One other teacher also believes that positive reinforcement would be beneficial for the school. She talked about how reprimanding and scolding students may not always have the best effects, as many teenagers’ self-images of themselves can be very fragile. 

“You internalize everything that people say to you, whether you want to or not. So I’m told multiple times that I’m bad, that I’m not meeting expectations, that I’m underperforming over and over again; you will start to internalize that as part of who you are naturally as a human being,” she shared, offering the idea for teachers to have positive relationships with their students instead of just acting as an authority figure. 

Her statements add to what a different teacher shared: there is a “top-down effect” within the school. A lowering of students’ expectations passes through from the higher-ups (school board), to the teachers, and to the students themselves.

“If I think I’m good, I will make better choices. But if I’ve always been told that I’m bad, then what is the point of trying?” the previous teacher commented, taking on the perspective of a student’s thinking. 

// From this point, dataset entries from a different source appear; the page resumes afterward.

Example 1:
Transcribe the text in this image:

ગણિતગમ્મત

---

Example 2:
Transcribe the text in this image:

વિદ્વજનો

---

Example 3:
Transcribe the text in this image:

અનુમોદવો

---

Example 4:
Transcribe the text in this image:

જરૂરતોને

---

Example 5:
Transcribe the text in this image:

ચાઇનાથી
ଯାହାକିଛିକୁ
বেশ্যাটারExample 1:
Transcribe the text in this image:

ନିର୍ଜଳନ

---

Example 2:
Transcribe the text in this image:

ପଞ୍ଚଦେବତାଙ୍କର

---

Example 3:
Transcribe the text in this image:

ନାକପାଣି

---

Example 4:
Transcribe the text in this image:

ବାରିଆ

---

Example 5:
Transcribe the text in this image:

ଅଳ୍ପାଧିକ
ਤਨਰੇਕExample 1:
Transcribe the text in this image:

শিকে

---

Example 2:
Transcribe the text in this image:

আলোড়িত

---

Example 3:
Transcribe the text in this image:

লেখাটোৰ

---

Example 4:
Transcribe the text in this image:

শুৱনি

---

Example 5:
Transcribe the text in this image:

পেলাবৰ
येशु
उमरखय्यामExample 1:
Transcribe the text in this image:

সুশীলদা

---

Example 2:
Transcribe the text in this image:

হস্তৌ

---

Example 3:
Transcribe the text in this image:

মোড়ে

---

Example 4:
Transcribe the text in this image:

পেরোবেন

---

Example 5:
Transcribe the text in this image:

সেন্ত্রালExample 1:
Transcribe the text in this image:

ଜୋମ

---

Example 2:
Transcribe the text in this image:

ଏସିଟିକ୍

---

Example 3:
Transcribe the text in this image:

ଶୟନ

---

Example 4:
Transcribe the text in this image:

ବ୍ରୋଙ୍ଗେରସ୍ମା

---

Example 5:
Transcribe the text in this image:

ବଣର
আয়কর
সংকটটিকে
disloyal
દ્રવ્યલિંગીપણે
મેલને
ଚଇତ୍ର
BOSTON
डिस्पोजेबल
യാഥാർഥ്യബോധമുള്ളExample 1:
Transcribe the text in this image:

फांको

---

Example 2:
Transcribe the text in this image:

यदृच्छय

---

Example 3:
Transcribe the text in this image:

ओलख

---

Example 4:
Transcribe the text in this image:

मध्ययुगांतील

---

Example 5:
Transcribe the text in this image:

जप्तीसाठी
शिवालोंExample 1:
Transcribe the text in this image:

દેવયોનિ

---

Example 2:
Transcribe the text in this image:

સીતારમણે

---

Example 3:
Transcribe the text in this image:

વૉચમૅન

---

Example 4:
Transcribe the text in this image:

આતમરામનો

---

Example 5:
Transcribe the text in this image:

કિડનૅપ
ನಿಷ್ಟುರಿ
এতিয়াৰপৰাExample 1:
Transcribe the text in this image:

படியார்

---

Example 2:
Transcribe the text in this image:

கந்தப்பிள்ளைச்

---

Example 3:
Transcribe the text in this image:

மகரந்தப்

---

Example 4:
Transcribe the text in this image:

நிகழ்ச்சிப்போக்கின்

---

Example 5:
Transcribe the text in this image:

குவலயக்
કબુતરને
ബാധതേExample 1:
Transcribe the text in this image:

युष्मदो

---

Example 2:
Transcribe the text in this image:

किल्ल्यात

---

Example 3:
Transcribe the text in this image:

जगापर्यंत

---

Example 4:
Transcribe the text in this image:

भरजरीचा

Throughout this investigation, I have received a lot of different answers, and a lot of different reasonings from both students and teachers alike. That students are stressed, that they’re not fully aware of how it’ll affect them in the future, the lack of attention span, and lack of consequence were all valid reasons that I heard. I feel if I were to truly dive into each one, this article would be the length of a novel. What I can say though, is that change does need to occur.

I never believed that teachers should care so much about whether a student is in their classroom and engaged, but after going through this journey and talking to many different people, my views have changed. 

Getting students in their classrooms and engaged is vital not just to their well-being but also to the well-being of their future. Dr. McGriff urges students to share anything the school could do differently to get students more engaged in their classroom. The reasoning for students cutting classes isn’t always as black and white as some may think, the reasoning may be complex and something that needs to be worked through by both students and teachers alike.